Requirement
The expected output is an exact copy of the lines from the one containing "で積み上げた理論に基づいた、絶対の自信を" to the final line below, minus any pictures.

Data section
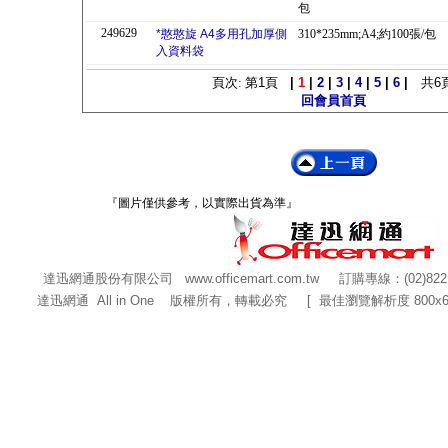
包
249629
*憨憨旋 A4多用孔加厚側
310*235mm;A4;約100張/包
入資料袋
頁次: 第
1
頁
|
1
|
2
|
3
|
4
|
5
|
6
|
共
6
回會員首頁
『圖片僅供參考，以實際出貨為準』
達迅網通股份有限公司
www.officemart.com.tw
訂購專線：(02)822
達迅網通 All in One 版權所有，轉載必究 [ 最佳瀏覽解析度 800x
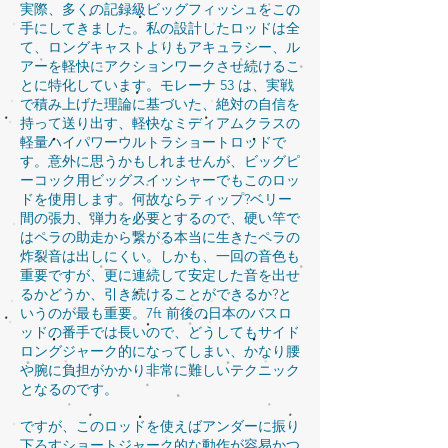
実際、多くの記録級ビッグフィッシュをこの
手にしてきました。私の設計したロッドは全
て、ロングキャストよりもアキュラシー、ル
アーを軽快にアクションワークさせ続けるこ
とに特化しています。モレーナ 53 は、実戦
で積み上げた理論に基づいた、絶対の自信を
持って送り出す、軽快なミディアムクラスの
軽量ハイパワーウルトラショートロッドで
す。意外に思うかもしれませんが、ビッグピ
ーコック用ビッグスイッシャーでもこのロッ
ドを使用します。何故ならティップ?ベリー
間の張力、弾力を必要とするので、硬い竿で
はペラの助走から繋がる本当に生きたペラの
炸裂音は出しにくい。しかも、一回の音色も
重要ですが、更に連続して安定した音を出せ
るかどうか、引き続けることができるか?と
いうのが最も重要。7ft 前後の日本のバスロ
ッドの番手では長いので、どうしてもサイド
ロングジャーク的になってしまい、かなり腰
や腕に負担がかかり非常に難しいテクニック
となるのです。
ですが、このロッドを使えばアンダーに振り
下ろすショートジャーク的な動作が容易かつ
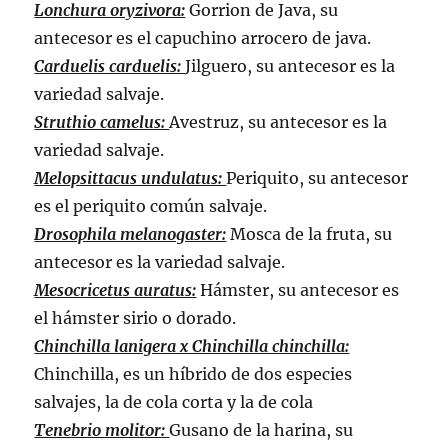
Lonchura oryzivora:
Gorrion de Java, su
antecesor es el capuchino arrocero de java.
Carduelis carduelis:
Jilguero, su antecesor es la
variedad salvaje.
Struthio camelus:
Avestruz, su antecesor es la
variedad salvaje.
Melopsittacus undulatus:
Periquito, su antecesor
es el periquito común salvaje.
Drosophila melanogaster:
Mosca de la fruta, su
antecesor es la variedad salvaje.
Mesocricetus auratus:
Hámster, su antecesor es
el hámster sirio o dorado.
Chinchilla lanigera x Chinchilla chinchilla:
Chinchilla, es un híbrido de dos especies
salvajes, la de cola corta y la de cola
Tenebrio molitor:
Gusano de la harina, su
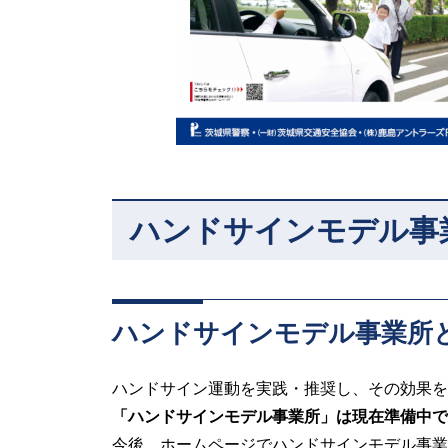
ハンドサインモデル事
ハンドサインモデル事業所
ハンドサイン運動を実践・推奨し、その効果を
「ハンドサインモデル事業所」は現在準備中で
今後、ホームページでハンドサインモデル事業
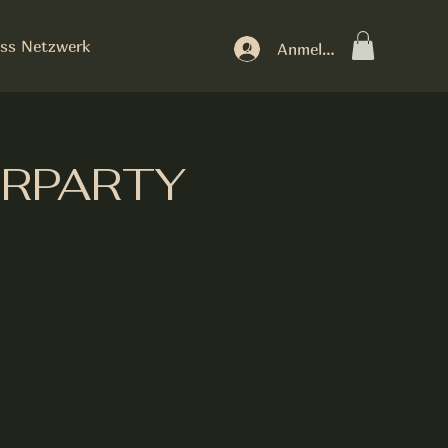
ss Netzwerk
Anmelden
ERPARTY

Response
で積み上げた理論に基づいた、絶対の自信を
持って送り出す、軽快なミディアムクラスの
軽量ハイパワーウルトラショートロッドで
す。意外に思うかもしれませんが、ビッグピ
ーコック用ビッグスイッシャーでもこのロッ
ドを使用します。何故ならティップ?ベリー
間の張力、弾力を必要とするので、硬い竿で
はペラの助走から繋がる本当に生きたペラの
炸裂音は出しにくい。しかも、一回の音色も
重要ですが、更に連続して安定した音を出せ
るかどうか、引き続けることができるか?と
いうのが最も重要。7ft 前後の日本のバスロ
ッドの番手では長いので、どうしてもサイド
ロングジャーク的になってしまい、かなり腰
や腕に負担がかかり非常に難しいテクニック
となるのです。
ですが、このロッドを使えばアンダーに振り
下ろすショートジャーク的な動作が容易かつ
Lonchura oryzivora:
Gorrion de Java, su
antecesor es el capuchino arrocero de java.
Carduelis carduelis:
Jilguero, su antecesor es la
variedad salvaje.
Struthio camelus:
Avestruz, su antecesor es la
variedad salvaje.
Melopsittacus undulatus:
Periquito, su antecesor
es el periquito común salvaje.
Drosophila melanogaster:
Mosca de la fruta, su
antecesor es la variedad salvaje.
Mesocricetus auratus:
Hámster, su antecesor es
el hámster sirio o dorado.
Chinchilla lanigera x Chinchilla chinchilla:
Chinchilla, es un híbrido de dos especies
salvajes, la de cola corta y la de cola
Tenebrio molitor:
Gusano de la harina, su
ハンドサインモデル事
ハンドサインモデル事業所
ハンドサイン運動を実践・推奨し、その効果を
「ハンドサインモデル事業所」は現在準備中で
今後、ホームページでハンドサインモデル事業
ss Netzwerk
Anmelden
ERPARTY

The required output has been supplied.